* _What to produce_:
Once the pictures are removed, return each record below exactly as written.

-.-.-

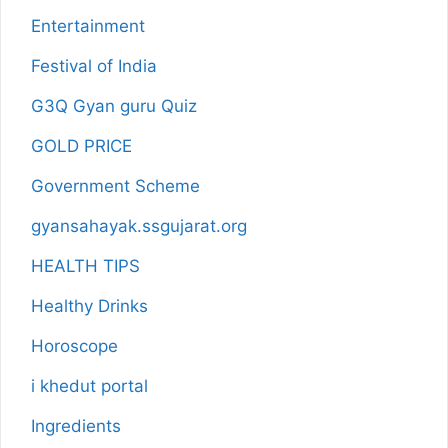
Entertainment
Festival of India
G3Q Gyan guru Quiz
GOLD PRICE
Government Scheme
gyansahayak.ssgujarat.org
HEALTH TIPS
Healthy Drinks
Horoscope
i khedut portal
Ingredients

-.-.-

* _Your response_:
Entertainment
Festival of India
G3Q Gyan guru Quiz
GOLD PRICE
Government Scheme
gyansahayak.ssgujarat.org
HEALTH TIPS
Healthy Drinks
Horoscope
i khedut portal
Ingredients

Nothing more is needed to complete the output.